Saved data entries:

------------------------------

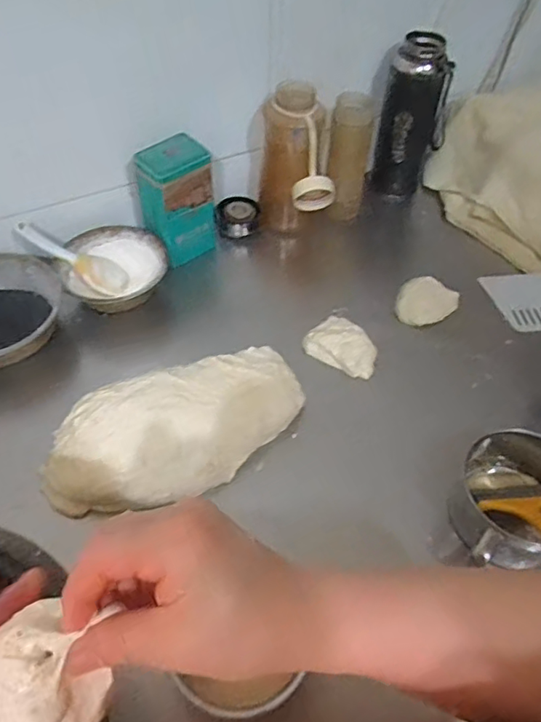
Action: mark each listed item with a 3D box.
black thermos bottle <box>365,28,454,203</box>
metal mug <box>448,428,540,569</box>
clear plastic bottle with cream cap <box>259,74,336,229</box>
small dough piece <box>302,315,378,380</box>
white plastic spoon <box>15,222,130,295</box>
[{"bbox_3d":[0.210,-0.375,0.905,0.087,0.253,0.088,-26,56,-20],"label":"black thermos bottle"},{"bbox_3d":[0.266,0.156,0.625,0.173,0.091,0.124,-25,56,-20],"label":"metal mug"},{"bbox_3d":[0.039,-0.283,0.845,0.107,0.217,0.093,-1,51,-2],"label":"clear plastic bottle with cream cap"},{"bbox_3d":[0.100,-0.021,0.768,0.099,0.028,0.066,33,58,23],"label":"small dough piece"},{"bbox_3d":[-0.275,-0.146,0.795,0.159,0.018,0.050,29,48,-21],"label":"white plastic spoon"}]

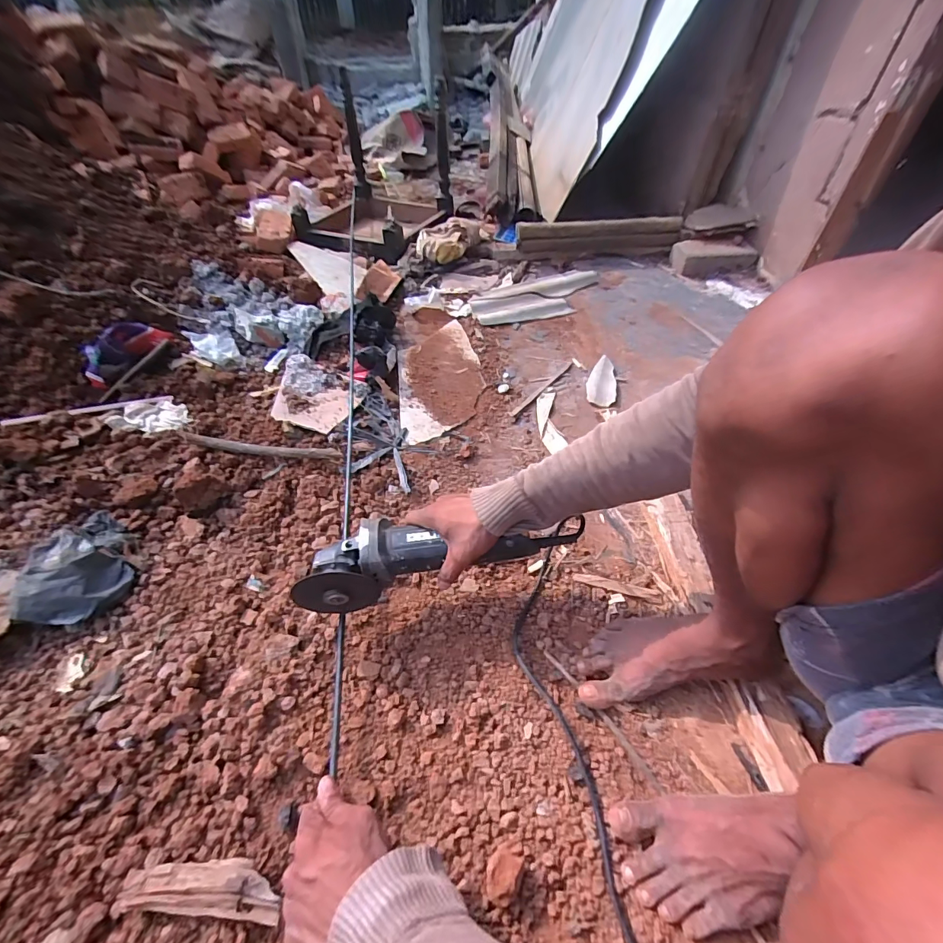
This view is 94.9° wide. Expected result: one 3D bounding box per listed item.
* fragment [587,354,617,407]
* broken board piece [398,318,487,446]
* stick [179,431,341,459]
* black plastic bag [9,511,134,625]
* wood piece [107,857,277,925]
[{"bbox_3d":[0.281,-0.197,0.933,0.060,0.012,0.158,11,50,6],"label":"fragment"},{"bbox_3d":[-0.068,-0.210,0.946,0.179,0.009,0.391,-5,50,-8],"label":"broken board piece"},{"bbox_3d":[-0.368,-0.045,0.752,0.287,0.024,0.018,7,50,3],"label":"stick"},{"bbox_3d":[-0.517,0.120,0.581,0.101,0.053,0.158,3,48,-2],"label":"black plastic bag"},{"bbox_3d":[-0.246,0.379,0.395,0.142,0.022,0.040,4,50,0],"label":"wood piece"}]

------------------------------

EXERCISE: Each line of the data needs to be output exactly, with any image excluded.

EXERCISE ANSWER:
Action: mark each listed item with a 3D box.
black thermos bottle <box>365,28,454,203</box>
metal mug <box>448,428,540,569</box>
clear plastic bottle with cream cap <box>259,74,336,229</box>
small dough piece <box>302,315,378,380</box>
white plastic spoon <box>15,222,130,295</box>
[{"bbox_3d":[0.210,-0.375,0.905,0.087,0.253,0.088,-26,56,-20],"label":"black thermos bottle"},{"bbox_3d":[0.266,0.156,0.625,0.173,0.091,0.124,-25,56,-20],"label":"metal mug"},{"bbox_3d":[0.039,-0.283,0.845,0.107,0.217,0.093,-1,51,-2],"label":"clear plastic bottle with cream cap"},{"bbox_3d":[0.100,-0.021,0.768,0.099,0.028,0.066,33,58,23],"label":"small dough piece"},{"bbox_3d":[-0.275,-0.146,0.795,0.159,0.018,0.050,29,48,-21],"label":"white plastic spoon"}]

This view is 94.9° wide. Expected result: one 3D bounding box per listed item.
* fragment [587,354,617,407]
* broken board piece [398,318,487,446]
* stick [179,431,341,459]
* black plastic bag [9,511,134,625]
* wood piece [107,857,277,925]
[{"bbox_3d":[0.281,-0.197,0.933,0.060,0.012,0.158,11,50,6],"label":"fragment"},{"bbox_3d":[-0.068,-0.210,0.946,0.179,0.009,0.391,-5,50,-8],"label":"broken board piece"},{"bbox_3d":[-0.368,-0.045,0.752,0.287,0.024,0.018,7,50,3],"label":"stick"},{"bbox_3d":[-0.517,0.120,0.581,0.101,0.053,0.158,3,48,-2],"label":"black plastic bag"},{"bbox_3d":[-0.246,0.379,0.395,0.142,0.022,0.040,4,50,0],"label":"wood piece"}]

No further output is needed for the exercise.